The tall man shook his head at his friend as the stretcher bearers made the youngster comfortable on one of the cots and headed back to the ship to fetch another stretcher down. "What happened to letting the young bucks go dashing about the front lines while you sat comfortably at the hospital in the rear?" he asked, with a sour smile.
But he got no smile in return. "Half the youngsters are down with the influenza. It hits them harder, I think.

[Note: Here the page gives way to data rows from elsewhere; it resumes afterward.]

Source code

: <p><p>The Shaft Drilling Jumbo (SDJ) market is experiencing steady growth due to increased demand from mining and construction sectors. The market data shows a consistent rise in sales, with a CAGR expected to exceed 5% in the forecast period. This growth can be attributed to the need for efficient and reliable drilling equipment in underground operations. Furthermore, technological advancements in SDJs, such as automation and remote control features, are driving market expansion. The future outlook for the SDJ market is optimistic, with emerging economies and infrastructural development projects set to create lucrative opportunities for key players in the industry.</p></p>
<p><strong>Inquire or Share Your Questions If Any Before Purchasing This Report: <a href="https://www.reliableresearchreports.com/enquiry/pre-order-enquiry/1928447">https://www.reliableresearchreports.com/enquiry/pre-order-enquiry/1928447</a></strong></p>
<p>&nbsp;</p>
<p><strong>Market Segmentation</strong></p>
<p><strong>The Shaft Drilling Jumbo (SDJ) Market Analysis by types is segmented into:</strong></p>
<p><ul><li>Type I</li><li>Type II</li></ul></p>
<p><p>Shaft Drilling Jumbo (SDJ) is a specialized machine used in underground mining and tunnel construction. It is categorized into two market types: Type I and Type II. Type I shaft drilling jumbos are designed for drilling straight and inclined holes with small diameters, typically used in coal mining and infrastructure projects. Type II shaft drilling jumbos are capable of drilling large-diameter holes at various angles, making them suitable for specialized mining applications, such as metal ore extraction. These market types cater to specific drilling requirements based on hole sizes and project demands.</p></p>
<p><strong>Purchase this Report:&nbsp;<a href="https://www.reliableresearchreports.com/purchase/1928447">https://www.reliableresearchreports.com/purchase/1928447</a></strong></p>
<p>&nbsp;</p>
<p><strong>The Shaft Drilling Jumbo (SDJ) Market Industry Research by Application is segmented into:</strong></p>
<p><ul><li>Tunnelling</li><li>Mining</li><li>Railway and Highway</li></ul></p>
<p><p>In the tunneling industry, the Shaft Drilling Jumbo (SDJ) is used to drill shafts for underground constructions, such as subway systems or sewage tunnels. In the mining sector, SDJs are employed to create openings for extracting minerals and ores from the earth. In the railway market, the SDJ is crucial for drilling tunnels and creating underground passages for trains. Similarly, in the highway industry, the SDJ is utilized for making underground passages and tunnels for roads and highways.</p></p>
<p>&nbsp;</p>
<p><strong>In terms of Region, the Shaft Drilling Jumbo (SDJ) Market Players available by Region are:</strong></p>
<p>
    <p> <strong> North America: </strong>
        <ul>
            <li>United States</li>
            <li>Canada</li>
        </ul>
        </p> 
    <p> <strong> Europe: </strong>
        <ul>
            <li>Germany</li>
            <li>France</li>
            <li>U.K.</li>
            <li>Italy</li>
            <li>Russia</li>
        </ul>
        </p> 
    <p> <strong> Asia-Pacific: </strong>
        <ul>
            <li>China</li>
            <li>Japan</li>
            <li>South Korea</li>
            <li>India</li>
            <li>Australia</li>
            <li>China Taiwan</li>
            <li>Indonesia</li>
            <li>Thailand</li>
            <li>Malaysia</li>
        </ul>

And the work still needs to be done." The officer scrubbed at his eyes with his sleeve for a moment, his exhaustion visible despite the barrier of cloth.
"They won't send us back, will they, John? Not straight away?" the boy on the bed asked anxiously.
"They shan't need to," the officer said confidently, his attention going back at once to his patient and his calm demeanor miraculously restored. "Not with the Yanks filling in all the gaps. Ludendorff's not going to be able to counter that for long. It will be all right, Peter."
The reassurance brought some color back to the boy's face. "You really believe that," he decided, searching his protector's eyes.
"Of course I do." The officer smiled. "Now, why don't you have a chat with my friend here, while I have that talk with your mum?" He glanced to the tall man and his smile grew broader. "We were up all night, Peter and I, telling stories. You may have quite a few questions to answer."
The tall man raised an eyebrow, pretending mild indignation, although he did not feel it. He could deduce perfectly readily why both men had preferred late hours to slumber. "Why does that not surprise me," he said dryly, as he took his friend's place by the cotside. "You never could resist telling tales."